Page excerpt:
········

Notice that Connection, Acceptance, and being Trustworthy create the acronym CAT. If you want to be clever, you can use cat imagery and cat-related phrases to help remember the three qualities. For instance, you and your coach colleagues might wear cat-shaped pins to remind yourselves of your coach qualities of connectivity, acceptance, and being trustworthy. Or you might think of being a cool cat or the cat's meow when you engage effectively as a coach. (C.A.T., by the way, are also my initials—coincidence, I assure you.)
Some coaches seem naturally inclined to connect, accept, and be trustworthy, whereas others have to work at it, but every coach can develop the CAT qualities described below.

Connectivity

To connect with teachers, coaches must be attentive and mentally present. Coaches who worry about an interaction they previously had with their teacher partners or who are thinking ahead to the next meeting of the day are not likely to connect with the teachers with whom they're presently working.

········

Supplied entries:

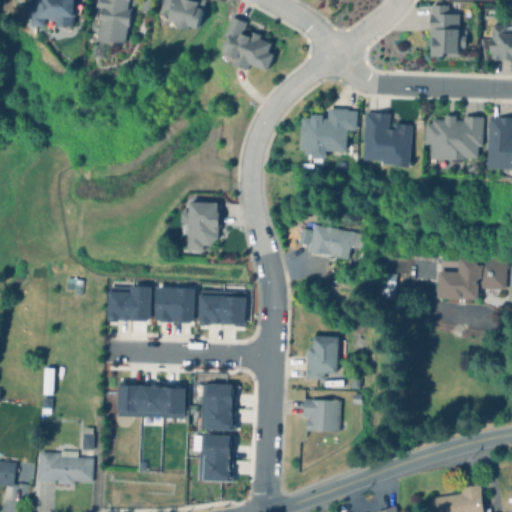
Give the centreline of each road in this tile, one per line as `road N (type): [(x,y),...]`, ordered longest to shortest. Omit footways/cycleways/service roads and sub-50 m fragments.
road 1 (residential): [(263,511),(269,266),(249,194),(248,157),(269,105),(394,0)]
road 2 (tertiary): [(511,435),(258,511)]
road 3 (residential): [(336,49),(350,70),(378,84),(511,87)]
road 4 (residential): [(110,350),(268,355)]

········

What is asked:
Copy the passage on the CAT qualities for coaches above in full, word for word.

Solution for this problem:
Notice that Connection, Acceptance, and being Trustworthy create the acronym CAT. If you want to be clever, you can use cat imagery and cat-related phrases to help remember the three qualities. For instance, you and your coach colleagues might wear cat-shaped pins to remind yourselves of your coach qualities of connectivity, acceptance, and being trustworthy. Or you might think of being a cool cat or the cat's meow when you engage effectively as a coach. (C.A.T., by the way, are also my initials—coincidence, I assure you.)
Some coaches seem naturally inclined to connect, accept, and be trustworthy, whereas others have to work at it, but every coach can develop the CAT qualities described below.

Connectivity

To connect with teachers, coaches must be attentive and mentally present. Coaches who worry about an interaction they previously had with their teacher partners or who are thinking ahead to the next meeting of the day are not likely to connect with the teachers with whom they're presently working.